## Your task
When you reach the line containing "X12447643Y-11740150D01*" in the data below, begin returning lines exactly as written, and stop once the line containing "X12409548Y-11873484D02*" has been returned.

## Records supplied
......

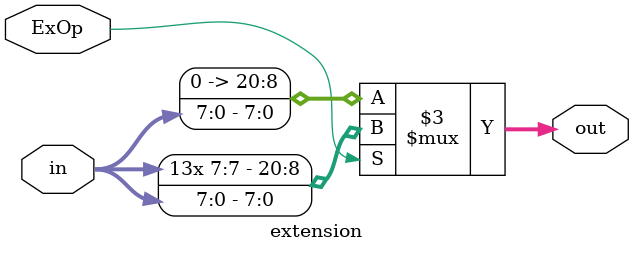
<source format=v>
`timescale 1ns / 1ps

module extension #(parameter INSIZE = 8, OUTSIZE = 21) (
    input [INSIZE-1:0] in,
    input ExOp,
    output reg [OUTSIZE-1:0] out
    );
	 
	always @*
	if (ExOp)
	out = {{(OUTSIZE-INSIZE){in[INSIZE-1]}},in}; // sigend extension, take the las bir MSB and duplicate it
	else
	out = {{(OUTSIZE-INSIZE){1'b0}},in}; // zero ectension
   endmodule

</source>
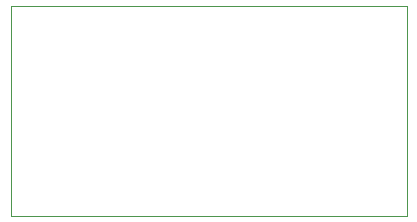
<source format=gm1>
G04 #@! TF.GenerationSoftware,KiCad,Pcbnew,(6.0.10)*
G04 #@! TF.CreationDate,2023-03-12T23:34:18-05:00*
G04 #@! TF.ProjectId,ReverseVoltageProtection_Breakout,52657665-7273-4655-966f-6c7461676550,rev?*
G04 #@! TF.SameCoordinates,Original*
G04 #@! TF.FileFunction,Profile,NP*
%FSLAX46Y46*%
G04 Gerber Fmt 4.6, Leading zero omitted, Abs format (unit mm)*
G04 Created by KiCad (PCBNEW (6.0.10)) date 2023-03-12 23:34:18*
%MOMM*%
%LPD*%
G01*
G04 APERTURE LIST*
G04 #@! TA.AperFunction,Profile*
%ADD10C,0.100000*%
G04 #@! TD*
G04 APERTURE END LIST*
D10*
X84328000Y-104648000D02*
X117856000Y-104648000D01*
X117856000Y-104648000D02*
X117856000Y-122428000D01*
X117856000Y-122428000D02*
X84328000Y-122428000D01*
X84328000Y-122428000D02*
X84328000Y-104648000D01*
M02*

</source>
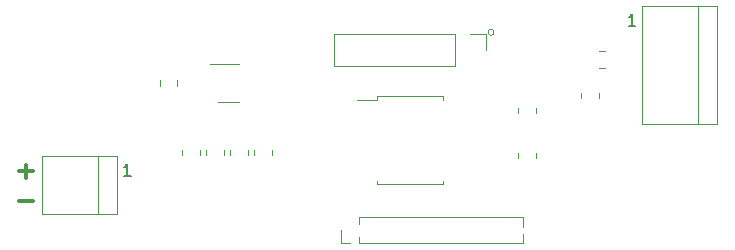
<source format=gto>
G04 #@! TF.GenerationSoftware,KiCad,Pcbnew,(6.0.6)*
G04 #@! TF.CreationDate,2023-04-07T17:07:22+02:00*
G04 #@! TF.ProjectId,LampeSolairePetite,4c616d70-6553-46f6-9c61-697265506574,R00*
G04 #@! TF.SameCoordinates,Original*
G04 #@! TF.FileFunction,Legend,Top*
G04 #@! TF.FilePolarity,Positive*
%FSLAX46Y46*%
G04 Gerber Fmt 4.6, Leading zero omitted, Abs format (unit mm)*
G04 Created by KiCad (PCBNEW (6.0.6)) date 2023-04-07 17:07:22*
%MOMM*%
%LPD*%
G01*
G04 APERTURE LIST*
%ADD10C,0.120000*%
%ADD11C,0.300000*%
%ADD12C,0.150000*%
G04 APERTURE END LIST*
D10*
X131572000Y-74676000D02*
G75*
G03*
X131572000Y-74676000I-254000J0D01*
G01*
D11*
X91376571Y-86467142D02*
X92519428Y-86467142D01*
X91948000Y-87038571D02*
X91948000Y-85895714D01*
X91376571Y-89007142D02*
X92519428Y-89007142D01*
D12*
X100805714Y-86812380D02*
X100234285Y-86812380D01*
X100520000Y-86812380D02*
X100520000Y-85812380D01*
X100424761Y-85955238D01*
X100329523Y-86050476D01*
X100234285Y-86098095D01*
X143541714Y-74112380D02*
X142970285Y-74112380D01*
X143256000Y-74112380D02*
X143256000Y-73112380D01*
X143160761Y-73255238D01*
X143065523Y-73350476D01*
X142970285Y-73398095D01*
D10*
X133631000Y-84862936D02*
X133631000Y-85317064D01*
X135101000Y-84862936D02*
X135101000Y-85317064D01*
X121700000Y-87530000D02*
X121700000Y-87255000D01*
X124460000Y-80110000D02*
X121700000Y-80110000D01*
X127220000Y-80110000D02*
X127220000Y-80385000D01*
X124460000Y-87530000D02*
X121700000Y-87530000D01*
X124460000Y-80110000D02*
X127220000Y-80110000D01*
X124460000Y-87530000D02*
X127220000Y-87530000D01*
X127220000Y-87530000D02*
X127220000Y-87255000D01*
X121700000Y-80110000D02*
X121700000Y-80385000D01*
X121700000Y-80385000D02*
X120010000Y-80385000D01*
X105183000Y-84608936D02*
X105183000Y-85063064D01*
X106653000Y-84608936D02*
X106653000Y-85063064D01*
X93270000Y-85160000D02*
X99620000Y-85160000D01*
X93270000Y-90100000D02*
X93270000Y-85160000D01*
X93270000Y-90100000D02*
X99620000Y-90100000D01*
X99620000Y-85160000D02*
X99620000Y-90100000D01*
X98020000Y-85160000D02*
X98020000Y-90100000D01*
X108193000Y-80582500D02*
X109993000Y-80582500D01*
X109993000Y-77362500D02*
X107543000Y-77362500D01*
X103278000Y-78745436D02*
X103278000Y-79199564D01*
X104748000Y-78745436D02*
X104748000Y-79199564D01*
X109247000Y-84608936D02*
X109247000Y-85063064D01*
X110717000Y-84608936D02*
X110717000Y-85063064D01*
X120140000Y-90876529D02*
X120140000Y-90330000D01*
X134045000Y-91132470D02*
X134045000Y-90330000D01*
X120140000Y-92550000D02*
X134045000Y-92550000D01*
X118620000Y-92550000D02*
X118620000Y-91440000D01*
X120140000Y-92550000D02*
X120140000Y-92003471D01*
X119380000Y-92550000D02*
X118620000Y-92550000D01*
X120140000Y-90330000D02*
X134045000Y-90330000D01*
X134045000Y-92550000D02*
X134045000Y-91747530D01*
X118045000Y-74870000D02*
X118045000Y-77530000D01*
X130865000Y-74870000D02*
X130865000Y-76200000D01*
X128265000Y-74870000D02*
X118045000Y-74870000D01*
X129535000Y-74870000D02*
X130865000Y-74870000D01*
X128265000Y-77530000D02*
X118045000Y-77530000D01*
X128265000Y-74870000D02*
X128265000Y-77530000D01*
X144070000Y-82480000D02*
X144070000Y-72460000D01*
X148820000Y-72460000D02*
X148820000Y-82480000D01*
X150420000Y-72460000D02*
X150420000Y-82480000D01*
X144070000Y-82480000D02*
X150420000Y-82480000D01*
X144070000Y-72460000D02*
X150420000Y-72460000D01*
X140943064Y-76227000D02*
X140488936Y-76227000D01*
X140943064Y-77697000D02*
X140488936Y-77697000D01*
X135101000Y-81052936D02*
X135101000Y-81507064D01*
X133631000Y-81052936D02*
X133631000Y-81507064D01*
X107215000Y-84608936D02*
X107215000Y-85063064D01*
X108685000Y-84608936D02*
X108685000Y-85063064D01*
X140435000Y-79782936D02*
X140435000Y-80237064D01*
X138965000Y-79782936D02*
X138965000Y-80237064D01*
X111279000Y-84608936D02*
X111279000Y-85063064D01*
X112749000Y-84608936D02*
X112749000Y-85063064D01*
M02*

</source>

......

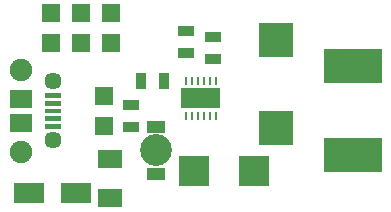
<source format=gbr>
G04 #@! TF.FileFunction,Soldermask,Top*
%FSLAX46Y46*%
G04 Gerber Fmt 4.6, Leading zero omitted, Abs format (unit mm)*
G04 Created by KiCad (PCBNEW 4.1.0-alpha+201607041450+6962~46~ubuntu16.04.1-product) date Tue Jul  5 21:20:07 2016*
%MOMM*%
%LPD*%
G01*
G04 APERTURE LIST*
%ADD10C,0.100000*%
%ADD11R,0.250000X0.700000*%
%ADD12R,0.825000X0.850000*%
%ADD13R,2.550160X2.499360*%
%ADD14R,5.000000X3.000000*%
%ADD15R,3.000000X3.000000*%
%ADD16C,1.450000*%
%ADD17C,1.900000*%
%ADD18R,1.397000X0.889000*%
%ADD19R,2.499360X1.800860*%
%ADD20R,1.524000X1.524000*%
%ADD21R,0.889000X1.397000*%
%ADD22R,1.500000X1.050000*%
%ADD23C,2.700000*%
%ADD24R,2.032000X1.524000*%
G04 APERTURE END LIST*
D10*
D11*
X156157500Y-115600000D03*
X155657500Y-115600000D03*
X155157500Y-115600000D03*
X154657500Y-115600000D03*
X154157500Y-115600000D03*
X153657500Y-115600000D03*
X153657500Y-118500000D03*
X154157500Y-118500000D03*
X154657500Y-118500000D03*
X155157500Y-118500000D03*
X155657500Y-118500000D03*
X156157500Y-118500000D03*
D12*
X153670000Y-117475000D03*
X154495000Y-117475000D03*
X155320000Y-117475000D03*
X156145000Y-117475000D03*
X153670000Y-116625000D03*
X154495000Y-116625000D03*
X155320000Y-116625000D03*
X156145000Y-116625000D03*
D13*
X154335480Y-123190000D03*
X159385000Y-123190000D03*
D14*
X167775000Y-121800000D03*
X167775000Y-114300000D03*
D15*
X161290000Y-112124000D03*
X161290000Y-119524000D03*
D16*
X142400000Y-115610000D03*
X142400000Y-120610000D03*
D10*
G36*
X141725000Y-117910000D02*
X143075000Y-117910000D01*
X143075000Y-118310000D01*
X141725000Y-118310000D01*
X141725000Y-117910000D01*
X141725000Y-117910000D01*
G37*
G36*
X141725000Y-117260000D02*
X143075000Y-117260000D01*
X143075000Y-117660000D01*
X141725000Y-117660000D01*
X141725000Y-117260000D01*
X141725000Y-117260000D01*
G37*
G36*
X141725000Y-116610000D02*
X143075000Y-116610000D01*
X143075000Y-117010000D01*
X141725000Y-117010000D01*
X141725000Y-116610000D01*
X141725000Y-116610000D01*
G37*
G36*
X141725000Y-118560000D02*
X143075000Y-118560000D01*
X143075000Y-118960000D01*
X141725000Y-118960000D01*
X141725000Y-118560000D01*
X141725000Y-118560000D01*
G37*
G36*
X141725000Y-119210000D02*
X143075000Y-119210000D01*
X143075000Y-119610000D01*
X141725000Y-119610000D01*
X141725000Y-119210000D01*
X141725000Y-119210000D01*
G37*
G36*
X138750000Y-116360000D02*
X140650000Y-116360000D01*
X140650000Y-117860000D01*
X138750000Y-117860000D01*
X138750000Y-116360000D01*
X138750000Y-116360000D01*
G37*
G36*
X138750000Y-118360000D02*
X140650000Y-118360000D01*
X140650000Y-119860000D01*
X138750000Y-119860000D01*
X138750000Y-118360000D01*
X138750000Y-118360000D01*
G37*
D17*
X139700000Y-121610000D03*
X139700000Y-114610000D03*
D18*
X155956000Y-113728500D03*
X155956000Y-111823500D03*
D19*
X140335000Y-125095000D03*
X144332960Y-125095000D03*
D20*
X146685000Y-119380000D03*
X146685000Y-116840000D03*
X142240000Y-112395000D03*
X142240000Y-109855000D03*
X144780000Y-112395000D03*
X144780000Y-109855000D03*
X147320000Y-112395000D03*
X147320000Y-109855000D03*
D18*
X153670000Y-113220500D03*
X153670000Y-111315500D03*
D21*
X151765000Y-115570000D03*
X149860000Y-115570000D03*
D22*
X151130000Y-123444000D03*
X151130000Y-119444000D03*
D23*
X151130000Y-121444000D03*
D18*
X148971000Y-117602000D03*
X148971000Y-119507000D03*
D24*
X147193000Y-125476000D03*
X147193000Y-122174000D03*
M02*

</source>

......

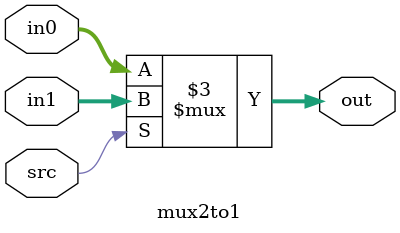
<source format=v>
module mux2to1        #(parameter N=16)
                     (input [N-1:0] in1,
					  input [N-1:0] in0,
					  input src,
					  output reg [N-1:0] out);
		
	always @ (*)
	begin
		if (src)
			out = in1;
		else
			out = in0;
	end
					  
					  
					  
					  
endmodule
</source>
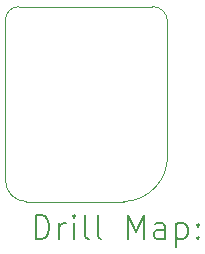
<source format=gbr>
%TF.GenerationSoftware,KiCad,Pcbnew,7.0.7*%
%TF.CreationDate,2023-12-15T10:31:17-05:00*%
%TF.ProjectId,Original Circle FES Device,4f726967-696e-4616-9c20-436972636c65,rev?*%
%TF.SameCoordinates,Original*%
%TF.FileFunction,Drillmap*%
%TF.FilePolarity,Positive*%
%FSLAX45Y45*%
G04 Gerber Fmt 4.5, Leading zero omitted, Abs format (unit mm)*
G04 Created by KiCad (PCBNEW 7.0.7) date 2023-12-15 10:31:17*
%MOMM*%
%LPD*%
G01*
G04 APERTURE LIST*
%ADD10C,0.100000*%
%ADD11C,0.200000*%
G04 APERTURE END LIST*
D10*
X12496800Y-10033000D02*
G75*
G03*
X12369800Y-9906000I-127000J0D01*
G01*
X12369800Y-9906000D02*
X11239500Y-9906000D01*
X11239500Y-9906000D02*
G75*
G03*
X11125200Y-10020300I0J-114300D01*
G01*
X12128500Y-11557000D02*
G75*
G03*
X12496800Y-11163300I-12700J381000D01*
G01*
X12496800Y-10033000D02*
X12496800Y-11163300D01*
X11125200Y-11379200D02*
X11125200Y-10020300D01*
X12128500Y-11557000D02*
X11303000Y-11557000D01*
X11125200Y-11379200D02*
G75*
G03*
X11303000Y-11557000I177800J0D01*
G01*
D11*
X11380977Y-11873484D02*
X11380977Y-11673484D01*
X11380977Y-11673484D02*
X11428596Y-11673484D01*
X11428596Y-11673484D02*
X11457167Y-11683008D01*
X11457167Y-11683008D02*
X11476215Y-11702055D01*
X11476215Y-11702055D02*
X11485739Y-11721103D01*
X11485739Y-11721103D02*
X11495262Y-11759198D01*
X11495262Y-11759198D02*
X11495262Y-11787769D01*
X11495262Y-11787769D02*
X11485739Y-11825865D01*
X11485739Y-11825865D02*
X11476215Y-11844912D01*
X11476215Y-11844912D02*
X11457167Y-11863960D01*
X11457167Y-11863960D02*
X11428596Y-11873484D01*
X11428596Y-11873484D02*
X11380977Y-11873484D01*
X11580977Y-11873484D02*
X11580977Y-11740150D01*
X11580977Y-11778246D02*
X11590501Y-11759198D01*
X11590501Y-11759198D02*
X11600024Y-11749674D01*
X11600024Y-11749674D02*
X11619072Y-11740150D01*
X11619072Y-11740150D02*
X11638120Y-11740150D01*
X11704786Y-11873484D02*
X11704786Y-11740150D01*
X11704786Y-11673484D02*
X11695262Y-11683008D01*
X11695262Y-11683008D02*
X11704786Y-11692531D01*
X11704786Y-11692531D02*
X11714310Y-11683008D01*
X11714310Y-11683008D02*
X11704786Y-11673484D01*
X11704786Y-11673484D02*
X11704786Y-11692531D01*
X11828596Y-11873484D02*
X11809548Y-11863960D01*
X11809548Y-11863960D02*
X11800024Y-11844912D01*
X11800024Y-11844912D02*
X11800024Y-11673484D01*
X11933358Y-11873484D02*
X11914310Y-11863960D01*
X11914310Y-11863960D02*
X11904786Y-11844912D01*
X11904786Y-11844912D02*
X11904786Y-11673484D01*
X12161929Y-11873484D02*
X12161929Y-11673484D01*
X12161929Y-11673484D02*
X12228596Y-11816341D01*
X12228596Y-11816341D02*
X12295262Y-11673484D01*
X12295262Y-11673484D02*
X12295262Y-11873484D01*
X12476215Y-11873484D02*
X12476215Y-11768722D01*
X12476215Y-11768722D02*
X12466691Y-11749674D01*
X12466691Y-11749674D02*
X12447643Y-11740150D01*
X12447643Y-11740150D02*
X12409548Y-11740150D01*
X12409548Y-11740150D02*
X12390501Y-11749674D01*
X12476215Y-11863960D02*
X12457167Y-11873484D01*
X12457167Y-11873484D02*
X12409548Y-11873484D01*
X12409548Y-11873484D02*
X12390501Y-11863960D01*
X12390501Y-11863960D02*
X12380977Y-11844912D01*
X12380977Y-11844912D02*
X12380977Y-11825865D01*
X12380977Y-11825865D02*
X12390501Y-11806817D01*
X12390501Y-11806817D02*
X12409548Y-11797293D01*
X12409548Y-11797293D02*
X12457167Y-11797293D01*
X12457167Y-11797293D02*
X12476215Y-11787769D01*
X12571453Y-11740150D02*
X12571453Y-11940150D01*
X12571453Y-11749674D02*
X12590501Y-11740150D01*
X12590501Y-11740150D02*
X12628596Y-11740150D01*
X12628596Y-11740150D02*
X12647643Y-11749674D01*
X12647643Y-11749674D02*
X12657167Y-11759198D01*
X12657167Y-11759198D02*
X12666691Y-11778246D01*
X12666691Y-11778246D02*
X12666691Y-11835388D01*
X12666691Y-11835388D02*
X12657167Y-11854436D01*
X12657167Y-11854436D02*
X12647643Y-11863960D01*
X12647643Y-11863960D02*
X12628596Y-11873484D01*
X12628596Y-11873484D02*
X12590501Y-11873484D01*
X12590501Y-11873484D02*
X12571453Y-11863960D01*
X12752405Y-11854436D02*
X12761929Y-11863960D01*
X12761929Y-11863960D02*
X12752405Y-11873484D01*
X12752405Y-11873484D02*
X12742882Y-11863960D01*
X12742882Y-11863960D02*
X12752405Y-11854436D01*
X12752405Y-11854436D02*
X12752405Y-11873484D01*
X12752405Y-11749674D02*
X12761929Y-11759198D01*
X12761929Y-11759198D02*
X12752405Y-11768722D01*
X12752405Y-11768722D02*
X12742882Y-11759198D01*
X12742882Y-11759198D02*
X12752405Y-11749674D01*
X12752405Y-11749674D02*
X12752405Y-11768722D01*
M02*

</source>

......

## Your solution
X12447643Y-11740150D01*
X12447643Y-11740150D02*
X12409548Y-11740150D01*
X12409548Y-11740150D02*
X12390501Y-11749674D01*
X12476215Y-11863960D02*
X12457167Y-11873484D01*
X12457167Y-11873484D02*
X12409548Y-11873484D01*
X12409548Y-11873484D02*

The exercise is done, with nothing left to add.